▼

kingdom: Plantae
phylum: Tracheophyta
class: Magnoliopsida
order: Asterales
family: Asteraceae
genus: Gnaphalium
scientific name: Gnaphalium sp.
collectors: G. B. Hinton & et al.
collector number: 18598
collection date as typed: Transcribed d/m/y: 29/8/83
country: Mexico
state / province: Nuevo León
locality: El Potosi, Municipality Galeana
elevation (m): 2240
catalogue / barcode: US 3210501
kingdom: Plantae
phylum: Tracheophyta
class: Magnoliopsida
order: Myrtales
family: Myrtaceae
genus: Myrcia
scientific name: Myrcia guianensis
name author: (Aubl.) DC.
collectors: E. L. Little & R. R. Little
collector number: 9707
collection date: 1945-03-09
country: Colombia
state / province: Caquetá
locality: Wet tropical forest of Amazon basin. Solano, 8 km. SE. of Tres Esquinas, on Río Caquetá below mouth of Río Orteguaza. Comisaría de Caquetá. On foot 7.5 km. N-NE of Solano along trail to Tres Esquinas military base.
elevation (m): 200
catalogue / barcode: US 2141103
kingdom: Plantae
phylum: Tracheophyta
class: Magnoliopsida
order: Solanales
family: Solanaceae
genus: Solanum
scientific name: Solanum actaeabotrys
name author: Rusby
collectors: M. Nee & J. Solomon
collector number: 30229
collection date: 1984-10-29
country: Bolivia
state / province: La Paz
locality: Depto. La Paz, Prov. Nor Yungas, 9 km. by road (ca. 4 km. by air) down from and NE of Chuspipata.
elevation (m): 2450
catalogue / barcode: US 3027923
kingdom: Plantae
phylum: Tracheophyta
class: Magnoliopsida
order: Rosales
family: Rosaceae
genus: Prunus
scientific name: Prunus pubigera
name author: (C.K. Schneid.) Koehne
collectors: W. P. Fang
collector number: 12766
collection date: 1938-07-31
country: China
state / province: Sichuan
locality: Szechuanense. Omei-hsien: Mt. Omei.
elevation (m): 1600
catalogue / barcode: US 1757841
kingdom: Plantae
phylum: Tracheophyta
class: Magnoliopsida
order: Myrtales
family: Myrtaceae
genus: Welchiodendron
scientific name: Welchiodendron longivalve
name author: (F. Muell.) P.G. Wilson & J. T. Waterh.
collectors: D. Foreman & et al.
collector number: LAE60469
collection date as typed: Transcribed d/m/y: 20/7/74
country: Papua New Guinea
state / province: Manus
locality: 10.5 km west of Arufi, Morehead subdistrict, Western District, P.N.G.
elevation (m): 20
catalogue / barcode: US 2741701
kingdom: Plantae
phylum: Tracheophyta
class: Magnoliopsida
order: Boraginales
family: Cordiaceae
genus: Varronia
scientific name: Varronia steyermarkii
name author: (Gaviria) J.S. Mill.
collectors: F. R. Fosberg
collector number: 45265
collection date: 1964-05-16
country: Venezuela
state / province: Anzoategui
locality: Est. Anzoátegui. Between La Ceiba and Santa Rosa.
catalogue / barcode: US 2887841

▲

EXERCISE
Below the listing, list every line that contains the string "name". Case counts.

ANSWER TO THIS PROBLEM
scientific name: Gnaphalium sp.
scientific name: Myrcia guianensis
name author: (Aubl.) DC.
scientific name: Solanum actaeabotrys
name author: Rusby
scientific name: Prunus pubigera
name author: (C.K. Schneid.) Koehne
scientific name: Welchiodendron longivalve
name author: (F. Muell.) P.G. Wilson & J. T. Waterh.
scientific name: Varronia steyermarkii
name author: (Gaviria) J.S. Mill.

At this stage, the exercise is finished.